Thu Jul 27, 10:25:00 AM  
Anonymous Anonymous said...


No, it is not that simple... The formula for funding employs a ratehr large spreadsheet.

But the bottom line is that revenue is tied to enrollment. We would do a headcount at the beginning of each semester on a designated day, and our "2/3" funding from the state was directly tied to that.

It is indisputable that the current financial problems in the BDUSD are the result of this funding mechanism and the QEO.

Yes, we always levied the maximum. Of course, that is tied to the tax base.

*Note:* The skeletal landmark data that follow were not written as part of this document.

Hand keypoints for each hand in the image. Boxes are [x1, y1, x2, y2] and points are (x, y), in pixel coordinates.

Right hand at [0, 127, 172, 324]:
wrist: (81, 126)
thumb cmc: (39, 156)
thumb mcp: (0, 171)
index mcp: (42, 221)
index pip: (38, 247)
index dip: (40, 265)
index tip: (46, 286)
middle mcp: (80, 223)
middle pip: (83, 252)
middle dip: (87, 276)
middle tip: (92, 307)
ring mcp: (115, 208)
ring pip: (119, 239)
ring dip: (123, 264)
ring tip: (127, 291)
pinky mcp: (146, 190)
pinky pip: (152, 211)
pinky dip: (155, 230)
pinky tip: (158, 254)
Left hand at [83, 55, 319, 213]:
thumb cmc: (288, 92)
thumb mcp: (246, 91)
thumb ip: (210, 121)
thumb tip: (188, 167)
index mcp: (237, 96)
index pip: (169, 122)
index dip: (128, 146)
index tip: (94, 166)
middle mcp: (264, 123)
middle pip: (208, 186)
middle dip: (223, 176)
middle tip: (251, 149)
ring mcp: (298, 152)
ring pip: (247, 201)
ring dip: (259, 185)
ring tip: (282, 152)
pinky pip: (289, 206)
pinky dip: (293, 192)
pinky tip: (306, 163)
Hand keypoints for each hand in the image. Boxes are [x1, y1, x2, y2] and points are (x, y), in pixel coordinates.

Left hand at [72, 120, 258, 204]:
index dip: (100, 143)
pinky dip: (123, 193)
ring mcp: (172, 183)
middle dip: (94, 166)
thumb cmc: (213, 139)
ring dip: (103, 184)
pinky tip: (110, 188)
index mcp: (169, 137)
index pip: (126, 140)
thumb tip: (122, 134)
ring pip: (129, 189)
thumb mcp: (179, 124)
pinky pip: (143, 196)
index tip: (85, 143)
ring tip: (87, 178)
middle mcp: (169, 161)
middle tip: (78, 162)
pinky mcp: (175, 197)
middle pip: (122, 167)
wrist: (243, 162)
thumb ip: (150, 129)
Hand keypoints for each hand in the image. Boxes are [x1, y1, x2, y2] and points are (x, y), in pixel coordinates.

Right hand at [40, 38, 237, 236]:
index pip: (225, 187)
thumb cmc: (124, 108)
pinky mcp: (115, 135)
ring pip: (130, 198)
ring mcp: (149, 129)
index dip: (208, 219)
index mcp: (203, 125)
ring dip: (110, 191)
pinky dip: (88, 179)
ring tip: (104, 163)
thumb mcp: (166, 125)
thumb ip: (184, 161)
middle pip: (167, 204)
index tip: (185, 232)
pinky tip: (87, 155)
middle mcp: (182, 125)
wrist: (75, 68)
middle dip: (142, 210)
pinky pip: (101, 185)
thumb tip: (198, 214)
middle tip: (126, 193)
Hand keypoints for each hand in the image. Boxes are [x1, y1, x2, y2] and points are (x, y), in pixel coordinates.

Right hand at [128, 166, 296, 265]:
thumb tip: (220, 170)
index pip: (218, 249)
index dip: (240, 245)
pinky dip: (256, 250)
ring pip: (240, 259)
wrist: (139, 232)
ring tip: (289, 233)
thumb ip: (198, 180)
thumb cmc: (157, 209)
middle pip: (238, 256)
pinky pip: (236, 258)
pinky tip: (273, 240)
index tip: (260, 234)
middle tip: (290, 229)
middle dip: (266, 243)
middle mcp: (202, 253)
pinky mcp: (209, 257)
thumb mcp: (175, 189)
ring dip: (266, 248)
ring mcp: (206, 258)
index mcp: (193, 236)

As for any decisions regarding negotions, arbitration or "playing hardball," or any comments beyond what I have shared, I have to rely on a quote from my mentor:

"I am not at liberty to discuss it."

Joe Militello

Fri Jul 28, 10:31:00 AM  
Anonymous Anonymous said...

Perhaps if we didn't have a truancy problem and we had the kids on the designated day that the head counts are taken, we would be in better shape as far as number of students attending.

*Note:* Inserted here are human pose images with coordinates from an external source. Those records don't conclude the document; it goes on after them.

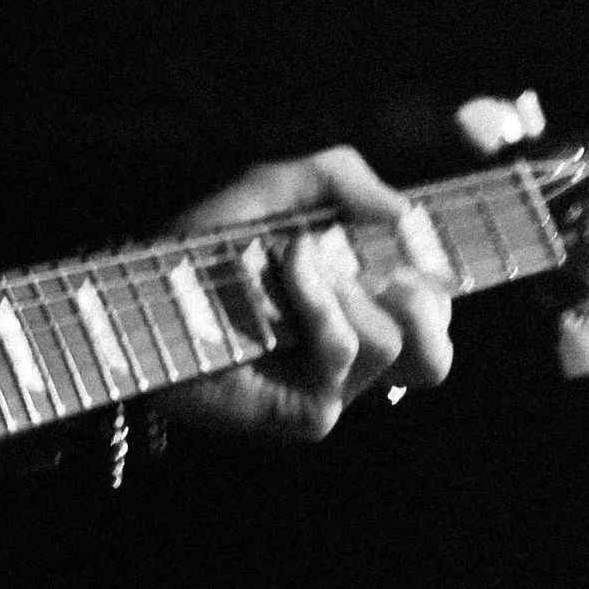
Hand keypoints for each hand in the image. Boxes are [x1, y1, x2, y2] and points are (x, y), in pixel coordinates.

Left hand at [161, 143, 454, 438]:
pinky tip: (284, 272)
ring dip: (345, 283)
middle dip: (413, 288)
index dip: (447, 278)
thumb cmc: (204, 250)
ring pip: (396, 341)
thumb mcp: (274, 191)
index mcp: (357, 310)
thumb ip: (340, 178)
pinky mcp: (308, 410)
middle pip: (436, 346)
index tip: (440, 240)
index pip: (435, 312)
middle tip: (370, 261)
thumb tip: (403, 211)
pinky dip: (316, 298)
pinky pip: (346, 346)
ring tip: (296, 258)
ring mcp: (333, 389)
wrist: (141, 294)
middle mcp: (350, 357)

As for the high increases for the school administration, I feel it is way out of line. I seems that if the school district gets a little extra money in their pockets, they spend it right away instead of investing it back for th students and their education. I don't believe secretaries are doing any teaching these days from the Educational Services Center!

Fri Jul 28, 10:43:00 PM  
Anonymous Anonymous said...

One misconception that is constantly repeated on this blog is that the state gives our school district 2/3 funding. It does not! Two-thirds funding was promised as an inducement to place revenue caps in effect in 1993. Since that time the legislature has renigged on the reform of school funding, and they now fall far short of 2/3 funding. On top of that, add in the in huge number of unfunded mandates put in place in the last 13 years and it's easy to see why we are in the situation we are in.

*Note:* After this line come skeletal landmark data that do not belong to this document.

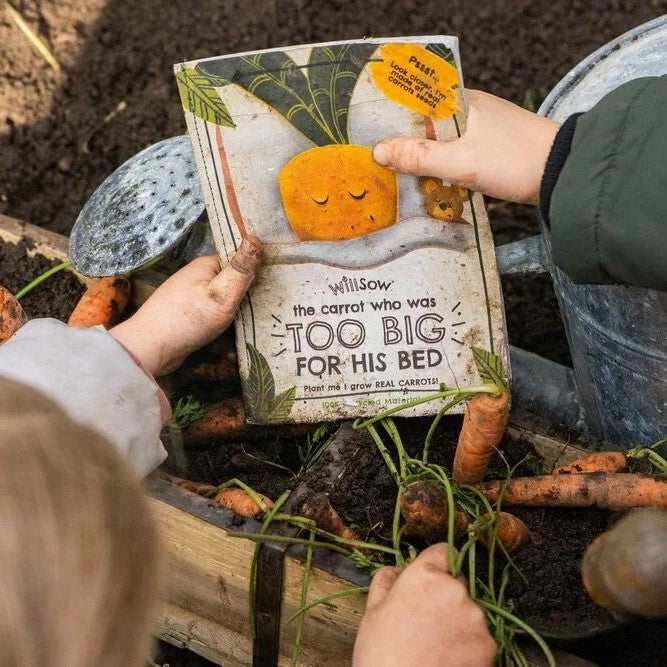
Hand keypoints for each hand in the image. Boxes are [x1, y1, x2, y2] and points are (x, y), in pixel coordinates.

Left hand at [110, 235, 261, 376]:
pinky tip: (238, 332)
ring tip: (263, 321)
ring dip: (239, 310)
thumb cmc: (188, 319)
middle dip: (250, 293)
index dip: (258, 270)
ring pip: (224, 299)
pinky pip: (214, 314)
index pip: (240, 261)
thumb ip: (241, 270)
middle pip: (233, 281)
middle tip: (274, 306)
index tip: (280, 282)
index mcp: (206, 265)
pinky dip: (225, 322)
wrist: (150, 349)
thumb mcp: (222, 294)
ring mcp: (191, 296)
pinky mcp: (188, 316)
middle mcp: (198, 277)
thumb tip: (256, 237)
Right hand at [353, 543, 495, 666]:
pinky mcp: (489, 646)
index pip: (444, 551)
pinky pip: (480, 639)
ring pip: (470, 613)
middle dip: (445, 599)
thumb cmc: (381, 654)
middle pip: (457, 585)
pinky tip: (448, 661)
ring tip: (436, 648)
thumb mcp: (372, 611)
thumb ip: (387, 580)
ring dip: (458, 623)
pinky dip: (469, 648)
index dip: (437, 565)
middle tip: (426, 624)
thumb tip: (399, 569)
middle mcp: (455, 590)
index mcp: (425, 576)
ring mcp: (475, 618)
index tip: (430, 582)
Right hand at [372, 90, 559, 204]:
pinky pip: (453, 157)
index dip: (390, 122)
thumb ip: (419, 157)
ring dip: (422, 162)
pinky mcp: (487, 150)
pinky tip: (429, 186)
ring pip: (438, 145)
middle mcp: (468, 110)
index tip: (367, 140)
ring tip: (396, 180)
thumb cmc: (515, 161)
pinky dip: (440, 170)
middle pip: (423, 127)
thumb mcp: (461, 162)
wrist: (563, 174)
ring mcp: (478, 130)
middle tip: (377, 167)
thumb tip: (379, 152)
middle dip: (403, 147)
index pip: (413, 104)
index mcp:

The fact that our problems are not uncommon, that school districts across the state are having the same type of difficulties, reaveals that this is not a Beaver Dam problem. It is a Wisconsin problem. It is not a QEO problem, it is a revenue cap problem. The $X and $Y formula is being forced upon us and it's impossible to balance. The change must come from Madison, not McKinley Street.

Sat Jul 29, 12:19:00 PM  
Anonymous A Curious Observer said...

Thank you to those that have came forward with comments. I realixe that tis blog is not the widespread media front that the majority of our local elected officials like to speak out on.
However, there are many individuals who read this blog just to read it. In the sam e manner that they do, "The Daily Citizen". Other than Judge Judy, thank you for your honest comments, and Mayor Jack, who responded, but tried to shift the focus to another subject, (Basic Standard Operating Preocedure for Jack), not one other politician has had the nerve to respond.

Is this a snapshot of the type of representaion without responsibilty which seems to be the current trend? Please prove me wrong or this entire constituency of voters/taxpayers, in Dodge County, is in for a WORLD OF HURT.

They are simply taxpaying lambs, being lead to the sluaghter........Political representatives, the floor is yours.